BY D’VERA COHN, Pew Research, 6/19/15.
Possible 2020 census race/Hispanic question for online respondents, who would click to the next screen to choose more detailed sub-categories such as “Cuban” or “Chinese.” Credit: U.S. Census Bureau
The Census Bureau is experimenting with new ways to ask Americans about their race or origin in the 2020 census – including not using the words “race” or “origin” at all. Instead, the questionnaire may tell people to check the “categories” that describe them.
Census officials say they want the questions they ask to be clear and easy, in order to encourage Americans to answer them, so the officials can better collect race and Hispanic data as required by law. But many people are confused by the current wording, or find it misleading or insufficient to describe their identity.
Census forms now have two questions about race and Hispanic origin. The first asks people whether they are of Hispanic, Latino or Spanish origin, and states that “Hispanic origins are not races.” A second question asks, “What is this person’s race?” and includes a list of options with checkboxes and write-in spaces. The U.S. government defines Hispanic as an ethnicity, not a race.
The problem with using the word “race” is that many Americans say they don’t know what it means, and how it is different from “origin.” The agency’s focus group research found that some people think the words mean the same thing, while others see race as meaning skin color, ancestry or culture, while origin is the nation or place where they or their parents were born.
2010 census form asks about race and Hispanic ethnicity separately. Credit: U.S. Census Bureau
The Census Bureau’s own definitions of race and Hispanic origin, which follow government-wide rules from the Office of Management and Budget, sometimes appear to overlap. A white person, for example, is defined as someone “having origins in any of the original peoples of Europe, the Middle East or North Africa.” Hispanic is defined as a person of “Spanish culture or origin regardless of race.”

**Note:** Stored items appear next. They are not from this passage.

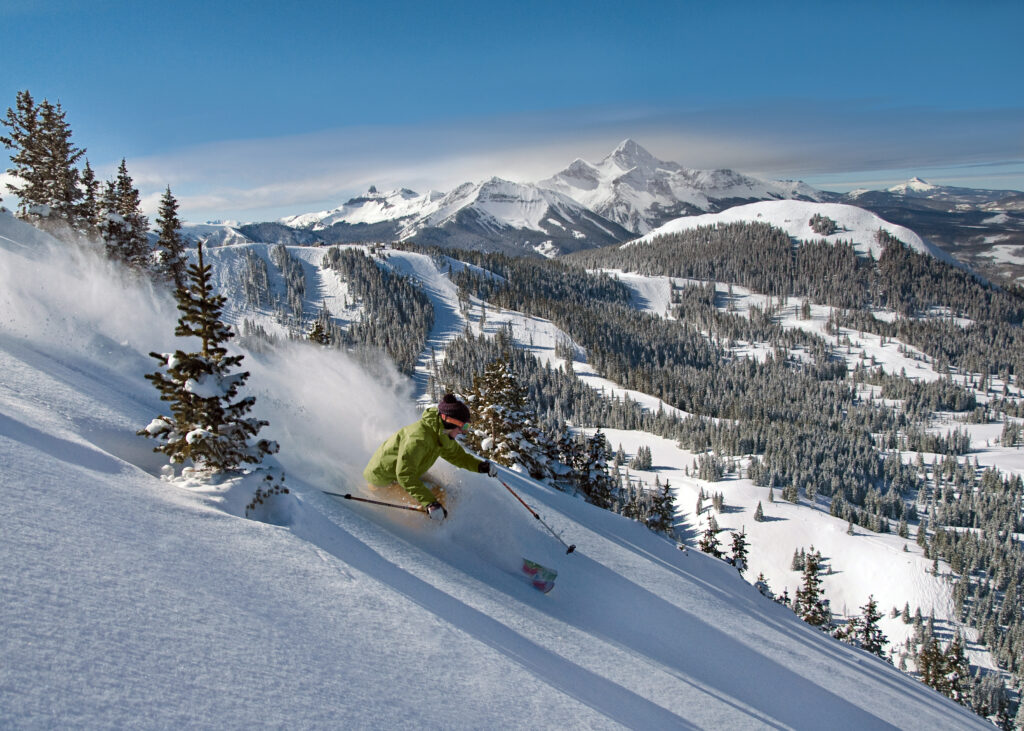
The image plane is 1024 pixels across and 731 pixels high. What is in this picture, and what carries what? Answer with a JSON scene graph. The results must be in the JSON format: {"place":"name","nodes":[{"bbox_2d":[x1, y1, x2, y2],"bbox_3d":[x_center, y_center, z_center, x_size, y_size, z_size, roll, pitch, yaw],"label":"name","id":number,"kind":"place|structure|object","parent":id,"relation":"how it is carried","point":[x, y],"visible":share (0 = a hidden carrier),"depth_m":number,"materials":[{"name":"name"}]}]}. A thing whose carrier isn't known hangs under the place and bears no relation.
{"place":"outdoors","nodes":[
{"label":"outdoors","id":0,"kind":"place"},
{"bbox_2d":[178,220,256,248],"label":"mountain","id":1,"kind":"structure","parent":0,"point":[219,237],"materials":[{"name":"white snow"}]},
{"bbox_2d":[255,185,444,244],"label":"mountain","id":2,"kind":"structure","parent":0,"point":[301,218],"materials":[{"name":"white snow"}]},
{"bbox_2d":[0,205,996,730],"label":"snow slope","id":3,"kind":"structure","parent":0,"point":[856,671],"materials":[{"name":"white snow"}]},
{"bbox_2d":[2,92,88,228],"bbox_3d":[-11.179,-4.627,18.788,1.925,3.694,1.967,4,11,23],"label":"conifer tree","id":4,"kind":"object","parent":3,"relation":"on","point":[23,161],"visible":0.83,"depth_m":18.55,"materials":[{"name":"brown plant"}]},
{"bbox_2d":[78,160,101,238],"bbox_3d":[-10.884,-4.001,20.126,1.265,2.513,1.344,0,10,0],"label":"conifer tree","id":5,"kind":"object","parent":3,"relation":"on","point":[89,184],"visible":0.48,"depth_m":20.02,"materials":[{"name":"green plant"}]},
{"bbox_2d":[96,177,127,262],"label":"conifer tree","id":6,"kind":"object","parent":3,"relation":"on","point":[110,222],"visible":0.56,"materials":[{"name":"green plant"}]},
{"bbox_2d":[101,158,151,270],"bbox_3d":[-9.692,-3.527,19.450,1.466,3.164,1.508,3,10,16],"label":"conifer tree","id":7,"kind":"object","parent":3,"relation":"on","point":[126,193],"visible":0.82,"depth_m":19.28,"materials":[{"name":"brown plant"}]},
{"bbox_2d":[154,186,189,290],"bbox_3d":[-9.229,-3.279,21.205,1.381,3.313,1.386,5,11,29],"label":"conifer tree","id":8,"kind":"object","parent":3,"relation":"on","point":[167,226],"visible":0.82,"depth_m":21.04,"materials":[{"name":"green plant"}]},
{"bbox_2d":[142,243,282,515],"bbox_3d":[-2.253,0.141,5.786,0.999,2.092,0.996,0,10,0],"label":"snowy tree","id":9,"kind":"object","parent":3,"relation":"on","point":[215,427],"visible":0.96,"depth_m":5.69,"materials":[{"name":"green plant"}]},
{"bbox_2d":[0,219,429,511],"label":"snow spray","id":10,"kind":"object","parent":3,"relation":"on","point":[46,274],"visible":0.83,"depth_m":9.09,"materials":[{"name":"white snow"}]},
{"bbox_2d":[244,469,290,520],"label":"shrub","id":11,"kind":"object","parent":3,"relation":"on","point":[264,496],"visible":0.81,"depth_m":6.32,"materials":[{"name":"plant"}]},
{"bbox_2d":[365,393,497,521],"bbox_3d":[-0.709,0.943,7.046,0.992,1.753,1.039,0,10,0],"label":"skier","id":12,"kind":"object","parent":3,"relation":"on","point":[450,427],"visible":0.88,"depth_m":6.91},
{"bbox_2d":[324,491,432,514],"bbox_3d":[-1.123,1.290,7.043,0.969,0.389,0.088,1,10,10],"label":"ski pole","id":13,"kind":"object","parent":12,"relation":"in","point":[345,496],"visible":0.86,"depth_m":7.02,"materials":[{"name":"black metal"}]},
{"bbox_2d":[498,476,575,553],"bbox_3d":[0.277,1.779,9.253,1.033,0.586,0.096,8,13,40],"label":"ski pole","id":14,"kind":"object","parent":12,"relation":"in","point":[536,516],"visible":0.93,"depth_m":9.18,"materials":[{"name":"black metal"}]},
{"bbox_2d":[458,357,550,475],"bbox_3d":[-0.333,1.966,21.419,3.359,4.517,3.352,4,11,22],"label":"conifer tree","id":15,"kind":"object","parent":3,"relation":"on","point":[487,393],"visible":0.65,"depth_m":20.85,"materials":[{"name":"green plant"}]},
{"bbox_2d":[520,558,558,594],"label":"ski","id":16,"kind":"object","parent":3,"relation":"on","point":[549,587],"visible":0.84,"depth_m":7.32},
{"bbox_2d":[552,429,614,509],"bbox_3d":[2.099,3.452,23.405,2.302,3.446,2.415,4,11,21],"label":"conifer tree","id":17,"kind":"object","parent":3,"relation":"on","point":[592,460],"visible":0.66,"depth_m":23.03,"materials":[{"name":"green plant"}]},
{"bbox_2d":[0,0,1023,222],"label":"sky","id":18,"kind":"structure","parent":0,"point":[3,3],"materials":[{"name":"blue"}]},
{"bbox_2d":[263,139,828,256],"label":"mountain","id":19,"kind":"structure","parent":0,"point":[615,157],"materials":[{"name":"white snow"}]},
{"bbox_2d":[128,106,1022,214],"label":"cloud","id":20,"kind":"structure","parent":0,"point":[382,168],"materials":[{"name":"white"}]},
{"bbox_2d":[212,223,1023,725],"label":"snowy valley","id":21,"kind":"structure","parent":0,"point":[804,508],"materials":[{"name":"white snow"}]},
{"bbox_2d":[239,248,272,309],"label":"tree cluster","id":22,"kind":"object","parent":21,"relation":"on","point":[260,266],"visible":0.63,"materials":[{"name":"green plant"}]},
{"bbox_2d":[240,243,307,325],"label":"forest","id":23,"kind":"object","parent":21,"relation":"on","point":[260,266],"visible":0.59,"materials":[{"name":"wood"}]},
{"bbox_2d":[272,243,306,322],"label":"tree cluster","id":24,"kind":"object","parent":21,"relation":"on","point":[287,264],"visible":0.59,"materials":[{"name":"plant"}]},
{"bbox_2d":[306,320,330,345],"bbox_3d":[-8.133,-0.186,33.065,1.815,3.614,1.830,5,11,28],"label":"conifer tree","id":25,"kind":"object","parent":21,"relation":"on","point":[316,333],"visible":0.4,"depth_m":32.64,"materials":[{"name":"green plant"}]},
{"bbox_2d":[326,244,434,374],"label":"forest","id":26,"kind":"object","parent":21,"relation":"on","point":[338,255],"visible":0.6,"materials":[{"name":"wood"}]},
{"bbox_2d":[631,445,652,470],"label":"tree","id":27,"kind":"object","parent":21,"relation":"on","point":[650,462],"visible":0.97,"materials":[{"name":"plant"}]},
{"bbox_2d":[644,481,676,535],"bbox_3d":[4.969,5.024,26.341,1.454,2.402,1.528,3,11,19],"label":"conifer tree","id":28,"kind":"object","parent":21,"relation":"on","point":[664,516],"visible":0.76,"depth_m":26.14,"materials":[{"name":"green plant"}]},
{"bbox_2d":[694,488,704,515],"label":"tree","id":29,"kind":"object","parent":21,"relation":"on","point":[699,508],"visible":0.94,"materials":[{"name":"plant"}]},
{"bbox_2d":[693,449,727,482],"label":"tree","id":30,"kind":"object","parent":21,"relation":"on","point":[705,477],"visible":0.96,"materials":[{"name":"plant"}]},
{"bbox_2d":[698,514,723,558],"bbox_3d":[8.034,7.432,31.677,1.479,3.089,1.620,4,11,22],"label":"conifer tree","id":31,"kind":"object","parent":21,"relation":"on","point":[705,550],"visible":0.58,"depth_m":31.47,"materials":[{"name":"green plant"}]},
{"bbox_2d":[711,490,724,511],"label":"tree","id":32,"kind":"object","parent":21,"relation":"on","point":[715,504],"visible":0.96,"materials":[{"name":"plant"}]},
{"bbox_2d":[727,526,750,573],"bbox_3d":[8.919,7.578,31.041,1.316,2.580,1.402,4,11,24],"label":"conifer tree","id":33,"kind":"object","parent":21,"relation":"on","point":[734,548],"visible":0.63,"depth_m":30.84,"materials":[{"name":"green plant"}]},
{"bbox_2d":[753,500,764,521],"label":"tree","id":34,"kind":"object","parent":21,"relation":"on","point":[757,514],"visible":0.98,"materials":[{"name":"green plant"}]},
{"bbox_2d":[754,572,773,598],"bbox_3d":[11.507,11.094,36.011,1.930,3.224,2.146,4,11,23],"label":"conifer tree","id":35,"kind":"object","parent":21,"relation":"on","point":[765,581],"visible":0.32,"depth_m":35.84,"materials":[{"name":"plant"}]},
{"bbox_2d":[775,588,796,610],"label":"conifer tree","id":36,"kind":"object","parent":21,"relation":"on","point":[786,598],"visible":0.29,"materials":[{"name":"green plant"}]},
{"bbox_2d":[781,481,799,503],"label":"tree","id":37,"kind":"object","parent":21,"relation":"on","point":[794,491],"visible":0.96,"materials":[{"name":"plant"}]},
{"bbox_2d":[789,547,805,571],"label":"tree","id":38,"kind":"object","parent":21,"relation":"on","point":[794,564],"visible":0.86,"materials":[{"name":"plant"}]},
{"bbox_2d":[573,217,1022,327],"label":"forest","id":39,"kind":"object","parent":21,"relation":"on","point":[948,303],"visible":0.76,"materials":[{"name":"wood"}]},
{"bbox_2d":[792,549,830,627],"bbox_3d":[14.461,11.447,38.136,2.438,5.485,2.651,2,10,15],"label":"conifer tree","id":40,"kind":"object","parent":21,"relation":"on","point":[810,598],"visible":0.68,"depth_m":37.77,"materials":[{"name":"brown plant"}]},
{"bbox_2d":[837,595,887,659],"bbox_3d":[15.183,12.130,34.062,2.654,4.705,2.662,8,13,40],"label":"conifer tree","id":41,"kind":"object","parent":21,"relation":"on","point":[870,606],"visible":0.54,"depth_m":33.72,"materials":[{"name":"green plant"}]},
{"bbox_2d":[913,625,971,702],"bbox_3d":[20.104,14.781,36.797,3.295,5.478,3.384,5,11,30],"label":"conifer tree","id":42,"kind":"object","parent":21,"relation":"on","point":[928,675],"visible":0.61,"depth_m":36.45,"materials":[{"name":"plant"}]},
{"bbox_2d":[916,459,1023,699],"label":"forest","id":43,"kind":"object","parent":21,"relation":"on","point":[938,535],"visible":0.82,"materials":[{"name":"wood"}]},
{"bbox_2d":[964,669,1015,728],"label":"conifer tree","id":44,"kind":"object","parent":21,"relation":"on","point":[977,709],"visible":0.67,"depth_m":35.91,"materials":[{"name":"plant"}]},
{"bbox_2d":[620,200,959,267],"label":"snowy hill","id":45,"kind":"structure","parent":0,"point":[757,211],"materials":[{"name":"white snow"}]},
{"bbox_2d":[807,214,838,235],"label":"tree cluster","id":46,"kind":"object","parent":45,"relation":"on","point":[823,228],"visible":0.89,"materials":[{"name":"plant"}]},
{"bbox_2d":[833,181,1023,283],"label":"distant mountain","id":47,"kind":"structure","parent":0,"point":[992,224],"materials":[{"name":"grey"}]}
]}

The confusion reflects a larger debate about how to define race, which used to be seen as a fixed physical characteristic and now more commonly is viewed as a fluid product of many influences. “We recognize that race and ethnicity are not quantifiable values,” the Census Bureau said in a 2013 report. “Rather, identity is a complex mix of one’s family and social environment, historical or socio-political constructs, personal experience, context, and many other immeasurable factors.”